In essence, one cannot claim to present workers‘ everyday life and what these experiences mean to them without immersion into workers‘ lives. Throughout the seven months of daily visits to Dunlop and other visits with workers, shop stewards, their households and families, at times boundaries between researcher and participant become blurred. Bonnin (2007) did her research on the political violence in Mpumalanga Township, Hammarsdale. She found that being a woman, having an active role during the anti-apartheid struggle and her own personal experience of political violence from when she was working with workers at BTR Sarmcol and having friends and comrades that were victims of political violence, gave her a sense of common identity with the women she was researching in Mpumalanga Township. Marks (2004, 2005) did her research on the police in Durban. She found that as she increasingly gained access and the deeper she went into her role as participant observer, the more complicated and blurred was her identity and role as observer versus participant.
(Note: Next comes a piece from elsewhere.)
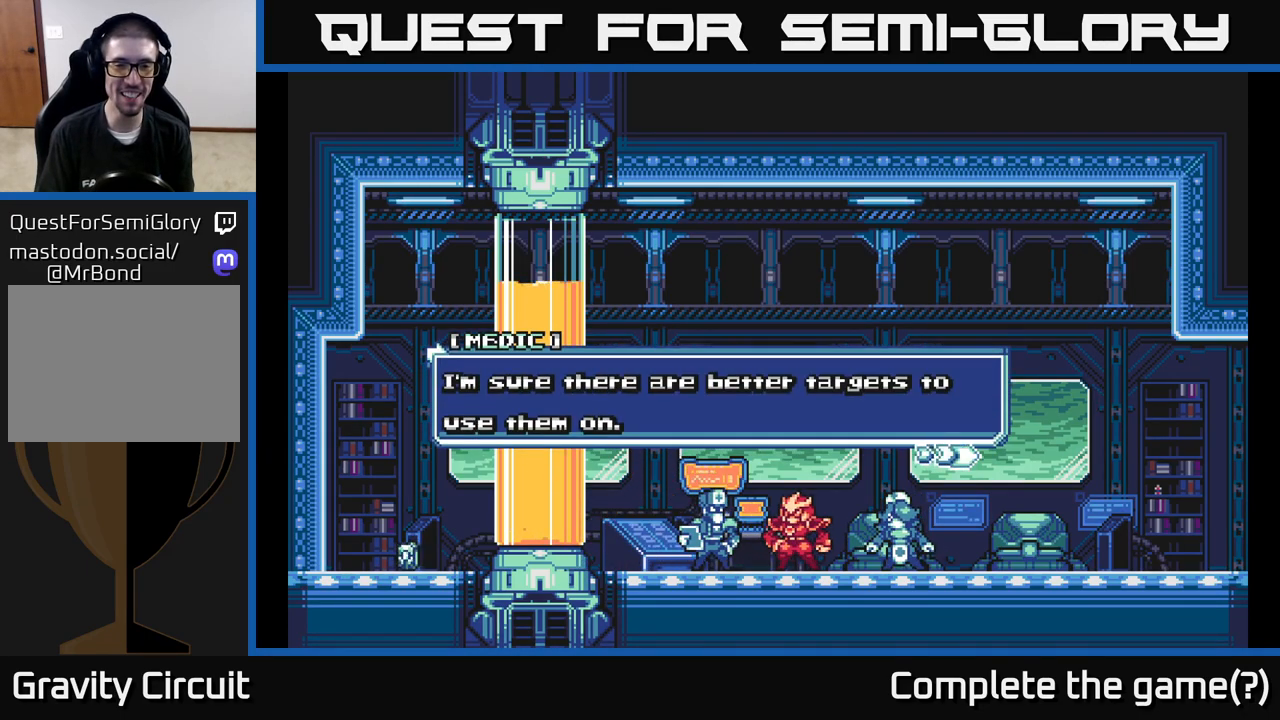
{"buttons": [], "left_stick": "right", "right_stick": "center", "events": [[100, "A", "down"], [283, "A", "up"], [450, "left_stick", "right"]]}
My participant observation deepened as I steered away from a focus on the college to a concern with the unit more broadly. I established an arrangement with the Head of Public Relations, Captain Dada, with regard to my participation in daily operations. I would call Captain Dada in the morning and check what operations were taking place and whether arrangements could be made for me to join the unit in whatever activity they were engaged in… After briefing, I would travel in one of the police vehicles to the scene of the event. I tried to be as unobtrusive as possible; for the most part I played the role of observer-as-participant. However, there were times at which I was more of a participant than an observer, as this article demonstrates below (Marks, 2004:872-3).
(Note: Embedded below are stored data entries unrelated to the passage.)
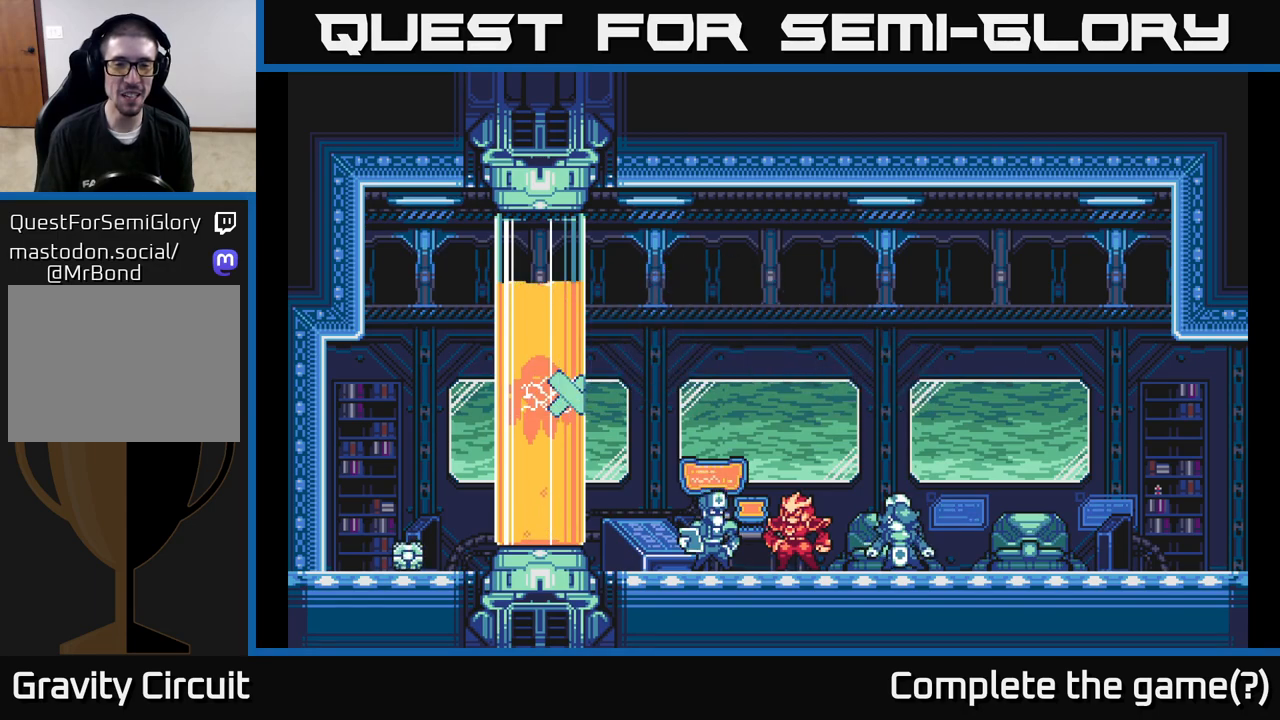
{"buttons": [], "left_stick": "center", "right_stick": "center", "events": [[200, "left_stick", "center"]]}
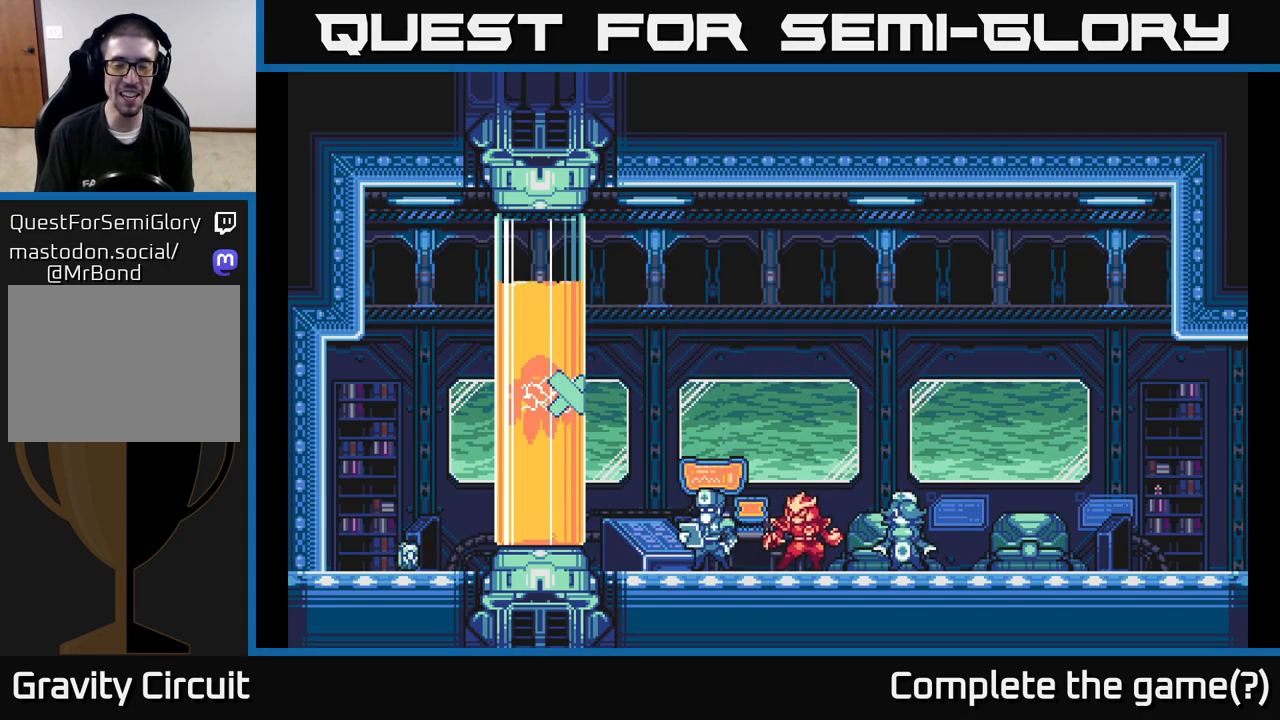
{"buttons": [], "left_stick": "center", "right_stick": "center", "events": []}
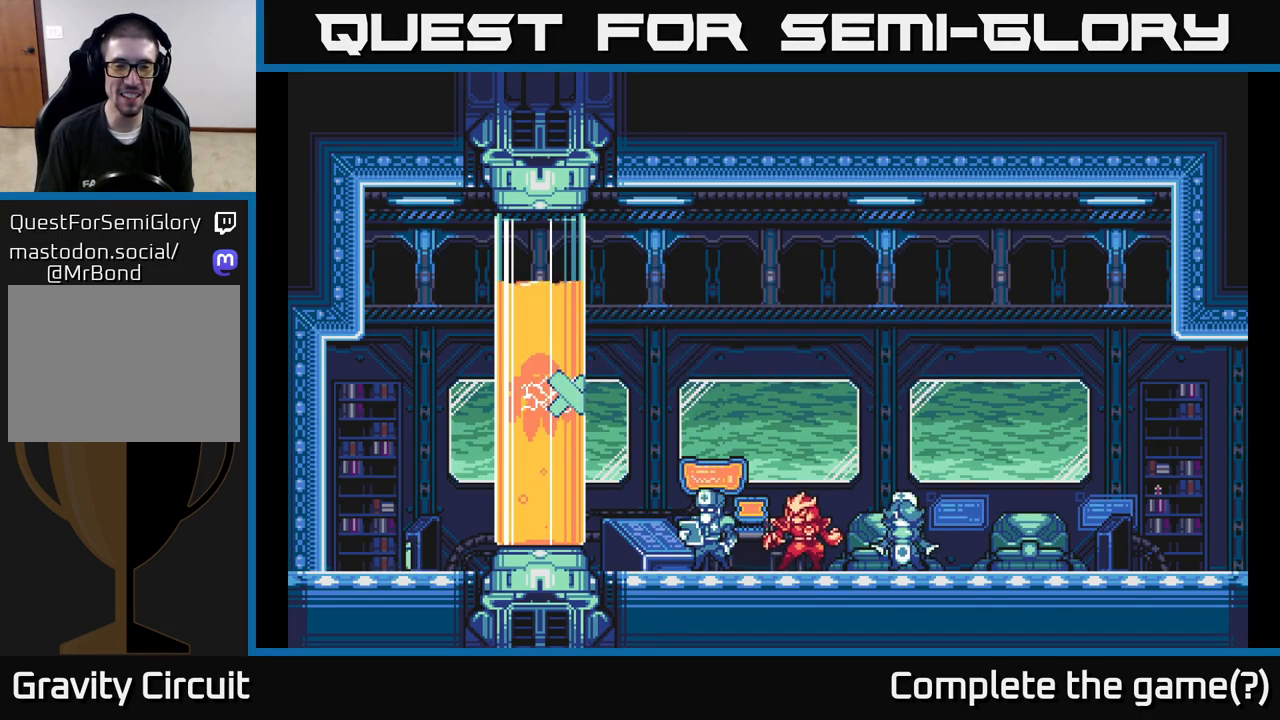
{"buttons": [], "left_stick": "left", "right_stick": "center", "events": [[367, "left_stick", "left"]]}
She further mentions that at times she would be asked to comment during police debriefing sessions and at times during an operation, she would be asked to strip- search female suspects. This research had scenarios of complication when it was difficult to ascertain the differing role of researcher versus participant. During the strike, the researcher was asked by shop stewards to do several things, one of them was to organise media to cover the strike with the local press. This was after workers were frustrated with what they perceived as being the failure of the regional office of NUMSA to organise a march to the city centre and bring press media to highlight the strike. He was also asked to give input and make analysis for workers during various stages of the strike and in various meetings workers had after the strike. Furthermore he found himself participating and making input in shop steward executive committee meetings on various issues as well as being invited to participate in both formal and informal conversations of shop stewards and workers in the shop stewards office.
The researcher has also been asked by workers- mostly shop stewards- to help them on various aspects of their work, which gave him even more understanding of the shop floor and trade union experience at Dunlop. He has also been asked and in some cases has actually offered help on personal issues relating to workers, ranging from helping some workers with their children to apply for tertiary education at UKZN, but mostly, relating to this research. The researcher has
travelled to numerous locations of KZN and some parts of Eastern Cape, driving workers to their rural homesteads for a variety of family, cultural and religious events. These trips have become an important part of the observation research on linkages between workers‘ urban and rural lives. Many of the questions pertaining to household livelihoods, rural-urban linkages and workers‘ everyday lives were answered during these coincidental visits to places like Estcourt, Umnambithi, Flagstaff, High-flats, Phongola, Kwa-Nongoma, eMphophomeni, Mangethe; as well as various township households in and around Durban.